Benzyl acetate was not mutagenic in strains TA100, TA98, TA135, or TA137 of Salmonella typhimurium in the presence or absence of Aroclor 1254-induced Sprague-Dawley rat or Syrian hamster S9 when tested according to the preincubation protocol. Benzyl acetate did not induce sister-chromatid exchanges or chromosomal aberrations in Chinese hamster ovary cells in the presence or absence of Aroclor 1254-induced Sprague-Dawley rat liver S9. Benzyl acetate was mutagenic in the mouse lymphoma L5178Y/TK+/- assay in the presence, but not in the absence, of Aroclor 1254-induced Fisher 344 rat liver S9.
An audit was conducted on the experimental data and the draft technical report for these 2-year studies on benzyl acetate. Based on the results of this audit additional pathology examinations were conducted on all target organs in male rats and male and female mice. The Technical Report reflects these final pathology evaluations. The overall conclusions regarding the toxicology and carcinogenicity of benzyl acetate did not change as a result of this evaluation.
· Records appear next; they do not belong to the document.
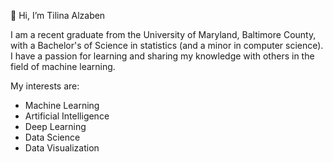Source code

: 👋 Hi, I’m Tilina Alzaben

I am a recent graduate from the University of Maryland, Baltimore County, with a Bachelor's of Science in statistics (and a minor in computer science). I have a passion for learning and sharing my knowledge with others in the field of machine learning.

My interests are:
  - Machine Learning
  - Artificial Intelligence
  - Deep Learning
  - Data Science
  - Data Visualization
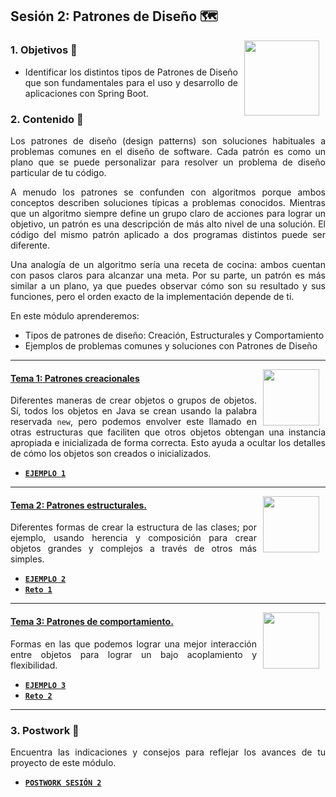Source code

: ## Sesión 2: Patrones de Diseño :world_map:

<img src=".github/assets/img/patrones.png" align="right" height="120" hspace="10">
<div style="text-align: justify;">

### 1. Objetivos :dart:

- Identificar los distintos tipos de Patrones de Diseño que son fundamentales para el uso y desarrollo de aplicaciones con Spring Boot.

### 2. Contenido :blue_book:

Los patrones de diseño (design patterns) son soluciones habituales a problemas comunes en el diseño de software. Cada patrón es como un plano que se puede personalizar para resolver un problema de diseño particular de tu código.

A menudo los patrones se confunden con algoritmos porque ambos conceptos describen soluciones típicas a problemas conocidos. Mientras que un algoritmo siempre define un grupo claro de acciones para lograr un objetivo, un patrón es una descripción de más alto nivel de una solución. El código del mismo patrón aplicado a dos programas distintos puede ser diferente.

Una analogía de un algoritmo sería una receta de cocina: ambos cuentan con pasos claros para alcanzar una meta. Por su parte, un patrón es más similar a un plano, ya que puedes observar cómo son su resultado y sus funciones, pero el orden exacto de la implementación depende de ti.

En este módulo aprenderemos:

- Tipos de patrones de diseño: Creación, Estructurales y Comportamiento
- Ejemplos de problemas comunes y soluciones con Patrones de Diseño

---

<img src=".github/assets/img/creational.png" align="right" height="90" hspace="10">

#### <ins>Tema 1: Patrones creacionales</ins>

Diferentes maneras de crear objetos o grupos de objetos. Sí, todos los objetos en Java se crean usando la palabra reservada `new`, pero podemos envolver este llamado en otras estructuras que faciliten que otros objetos obtengan una instancia apropiada e inicializada de forma correcta. Esto ayuda a ocultar los detalles de cómo los objetos son creados o inicializados.

- [**`EJEMPLO 1`**](./Ejemplo-01)

---

<img src=".github/assets/img/structural.gif" align="right" height="90" hspace="10">

#### <ins>Tema 2: Patrones estructurales.</ins>

Diferentes formas de crear la estructura de las clases; por ejemplo, usando herencia y composición para crear objetos grandes y complejos a través de otros más simples.

- [**`EJEMPLO 2`**](./Ejemplo-02)
- [**`Reto 1`**](./Reto-01)

---

<img src=".github/assets/img/Interpreter-preview.png" align="right" height="90" hspace="10">


#### <ins>Tema 3: Patrones de comportamiento.</ins>

 Formas en las que podemos lograr una mejor interacción entre objetos para lograr un bajo acoplamiento y flexibilidad.

- [**`EJEMPLO 3`**](./Ejemplo-03)
- [**`Reto 2`**](./Reto-02)

---

### 3. Postwork :memo:

Encuentra las indicaciones y consejos para reflejar los avances de tu proyecto de este módulo.

- [**`POSTWORK SESIÓN 2`**](./Postwork/)

<br/>

</div>

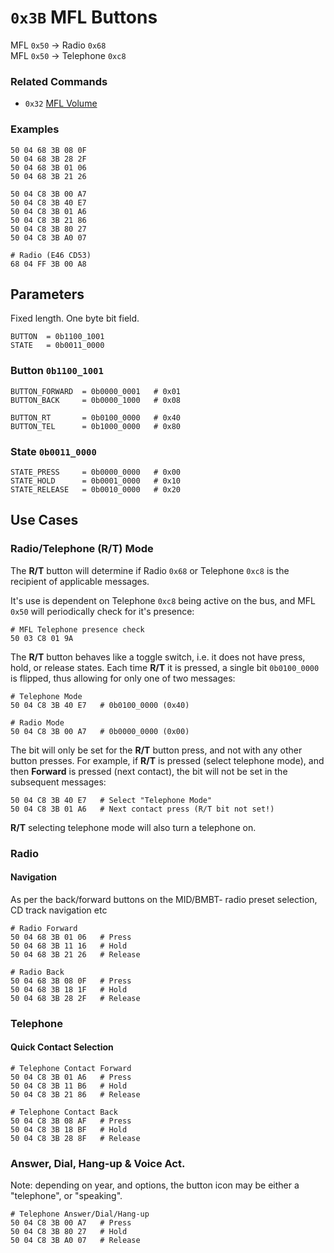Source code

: # `0x3B` MFL Buttons

MFL `0x50` → Radio `0x68`  
MFL `0x50` → Telephone `0xc8`

### Related Commands

- `0x32` [MFL Volume](32.md)

### Examples

    50 04 68 3B 08 0F
    50 04 68 3B 28 2F
    50 04 68 3B 01 06
    50 04 68 3B 21 26

    50 04 C8 3B 00 A7
    50 04 C8 3B 40 E7
    50 04 C8 3B 01 A6
    50 04 C8 3B 21 86
    50 04 C8 3B 80 27
    50 04 C8 3B A0 07
    
    # Radio (E46 CD53)
    68 04 FF 3B 00 A8

## Parameters

Fixed length. One byte bit field.

    BUTTON  = 0b1100_1001
    STATE   = 0b0011_0000

### Button `0b1100_1001`

    BUTTON_FORWARD  = 0b0000_0001   # 0x01
    BUTTON_BACK     = 0b0000_1000   # 0x08

    BUTTON_RT       = 0b0100_0000   # 0x40
    BUTTON_TEL      = 0b1000_0000   # 0x80

### State `0b0011_0000`
    
    STATE_PRESS     = 0b0000_0000   # 0x00
    STATE_HOLD      = 0b0001_0000   # 0x10
    STATE_RELEASE   = 0b0010_0000   # 0x20

## Use Cases

### Radio/Telephone (R/T) Mode

The **R/T** button will determine if Radio `0x68` or Telephone `0xc8` is the recipient of applicable messages.

It's use is dependent on Telephone `0xc8` being active on the bus, and MFL `0x50` will periodically check for it's presence:

    # MFL Telephone presence check
    50 03 C8 01 9A

The **R/T** button behaves like a toggle switch, i.e. it does not have press, hold, or release states. Each time **R/T** it is pressed, a single bit `0b0100_0000` is flipped, thus allowing for only one of two messages:

    # Telephone Mode
    50 04 C8 3B 40 E7   # 0b0100_0000 (0x40)
    
    # Radio Mode
    50 04 C8 3B 00 A7   # 0b0000_0000 (0x00)
    
The bit will only be set for the **R/T** button press, and not with any other button presses. For example, if **R/T** is pressed (select telephone mode), and then **Forward** is pressed (next contact), the bit will not be set in the subsequent messages:
    
    50 04 C8 3B 40 E7   # Select "Telephone Mode"
    50 04 C8 3B 01 A6   # Next contact press (R/T bit not set!)

**R/T** selecting telephone mode will also turn a telephone on.

### Radio

#### Navigation

As per the back/forward buttons on the MID/BMBT- radio preset selection, CD track navigation etc

    # Radio Forward
    50 04 68 3B 01 06   # Press
    50 04 68 3B 11 16   # Hold
    50 04 68 3B 21 26   # Release

    # Radio Back
    50 04 68 3B 08 0F   # Press
    50 04 68 3B 18 1F   # Hold
    50 04 68 3B 28 2F   # Release

### Telephone

#### Quick Contact Selection

    # Telephone Contact Forward
    50 04 C8 3B 01 A6   # Press
    50 04 C8 3B 11 B6   # Hold
    50 04 C8 3B 21 86   # Release
    
    # Telephone Contact Back
    50 04 C8 3B 08 AF   # Press
    50 04 C8 3B 18 BF   # Hold
    50 04 C8 3B 28 8F   # Release
    
### Answer, Dial, Hang-up & Voice Act.

Note: depending on year, and options, the button icon may be either a "telephone", or "speaking".
    
    # Telephone Answer/Dial/Hang-up
    50 04 C8 3B 00 A7   # Press
    50 04 C8 3B 80 27   # Hold
    50 04 C8 3B A0 07   # Release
Under the conditions of these gavage studies, benzyl acetate increased the incidence of acinar-cell adenomas of the exocrine pancreas in male F344/N rats; the gavage vehicle may have been a contributing factor. There was no evidence of carcinogenicity for female F344/N rats. For male and female B6C3F1 mice there was some evidence of carcinogenicity in that benzyl acetate caused increased incidences of hepatocellular adenomas and squamous cell neoplasms of the forestomach.
Synonyms: alpha-acetoxytoluene; benzyl ethanoate; acetic acid, benzyl ester
Note: See subsequent Benzyl Acetate studies via gavage, TR-431, reported September 1993.